The World Health Organization’s latest bulletin includes an editorial concerned with the underappreciation of HIV among the older set (that’s over 50, says the U.N.).

As the editorial’s authors, headed by WHO’s own HIV guru George P. Schmid, noted:

“Older individuals are rarely included in Demographic Health Surveys. In the last 5 years, only 13 of 30 surveys included older males and none included older females. The National Health and Nutrition Examination Survey in the United States of America does not collect data from people older than 49. There is a dearth of prevalence data; what about incidence?”

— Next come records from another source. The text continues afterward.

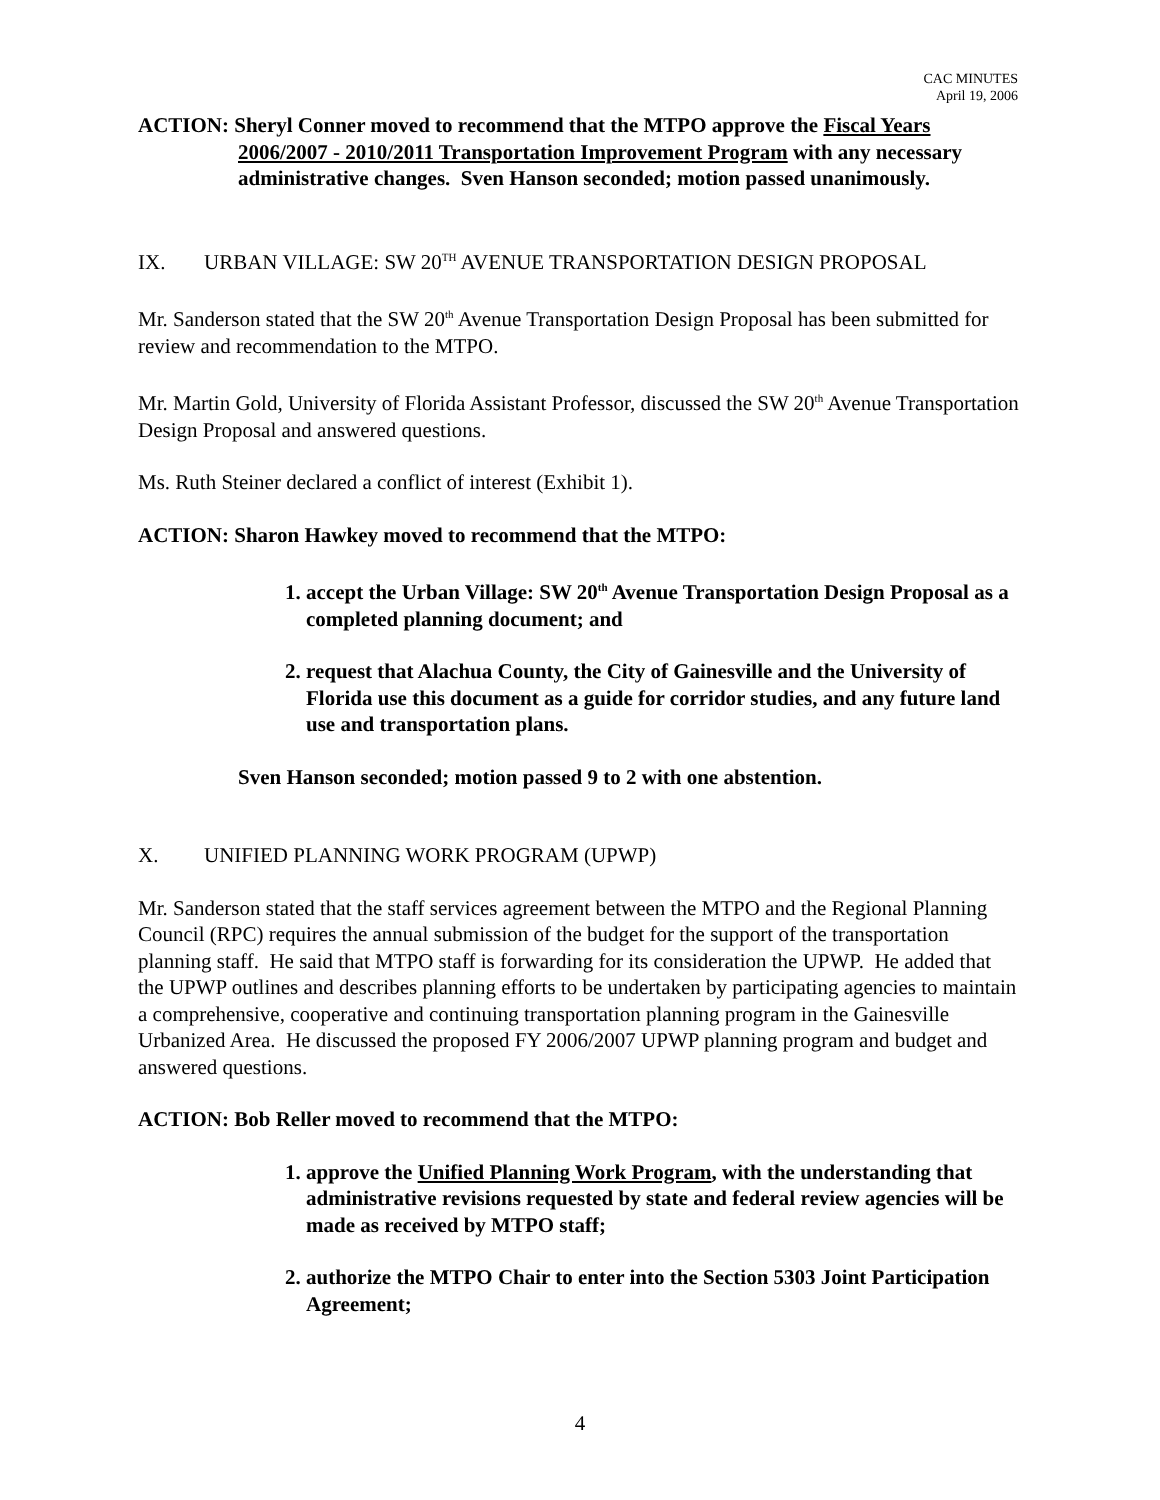CAC MINUTES
April 19, 2006
ACTION: Sheryl Conner moved to recommend that the MTPO approve the Fiscal Years
2006/2007 - 2010/2011 Transportation Improvement Program with any necessary
administrative changes. Sven Hanson seconded; motion passed unanimously.
IX. URBAN VILLAGE: SW 20<sup>TH</sup> AVENUE TRANSPORTATION DESIGN PROPOSAL
Mr. Sanderson stated that the SW 20<sup>th</sup> Avenue Transportation Design Proposal has been submitted for review and recommendation to the MTPO.
Mr. Martin Gold, University of Florida Assistant Professor, discussed the SW 20<sup>th</sup> Avenue Transportation Design Proposal and answered questions.
Ms. Ruth Steiner declared a conflict of interest (Exhibit 1).
ACTION: Sharon Hawkey moved to recommend that the MTPO:
1. accept the Urban Village: SW 20<sup>th</sup> Avenue Transportation Design Proposal as a completed planning document; and
2. request that Alachua County, the City of Gainesville and the University of Florida use this document as a guide for corridor studies, and any future land use and transportation plans.
Sven Hanson seconded; motion passed 9 to 2 with one abstention.
X. UNIFIED PLANNING WORK PROGRAM (UPWP)
Mr. Sanderson stated that the staff services agreement between the MTPO and the Regional Planning Council (RPC) requires the annual submission of the budget for the support of the transportation planning staff. He said that MTPO staff is forwarding for its consideration the UPWP. He added that the UPWP outlines and describes planning efforts to be undertaken by participating agencies to maintain a comprehensive, cooperative and continuing transportation planning program in the Gainesville Urbanized Area. He discussed the proposed FY 2006/2007 UPWP planning program and budget and answered questions.
ACTION: Bob Reller moved to recommend that the MTPO:
1. approve the Unified Planning Work Program, with the understanding that administrative revisions requested by state and federal review agencies will be made as received by MTPO staff;
2. authorize the MTPO Chair to enter into the Section 5303 Joint Participation Agreement;
4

“… Is the epidemiology of HIV in older individuals of purely academic interest? No, because understanding risk factors leads to interventions.”

One of the interventions they spotlight in an accompanying article is a program from Brazil, where AIDS among the elderly has tripled to 15.7 cases per 100,000 inhabitants in the 10 years ending in 2006. “Sex has no age. Nor has protection,” reads the slogan of the Brazilian effort.

This lack of attention is further ill-founded, the authors continue, because HIV infection is on the rise among oldsters worldwide — spurred, in part, by erectile dysfunction nostrums like Viagra and Cialis, and generational avoidance of safe-sex practices (Why do I need a condom if pregnancy isn’t an issue, newly randy heterosexuals might ask.).

Plus, in older populations, the progression from infection to full-blown AIDS is much quicker as the old immune system starts showing its age.

Never ones to shy from tooting our own horn, we produced two articles last year about that new sexual frontier: aging with AIDS.

In one piece, HIV/AIDS educator Jane Fowler noted that doctors typically don’t discuss sex with older patients, fostering the tacit, if bizarre, assumption that age offers “some special kind of immunity.” Plus, as people age and their immune systems weaken, many of the symptoms of age-related conditions, such as fatigue, dementia, weight loss and skin rashes, are similar to those of HIV.

Our other piece examined the challenges of being old and living with HIV or AIDS as one ages.

Both our pieces were essentially aimed at a First World audience, and it seems a safe assumption that what’s a smoldering concern at that level is likely a raging wildfire in countries with less-developed care options.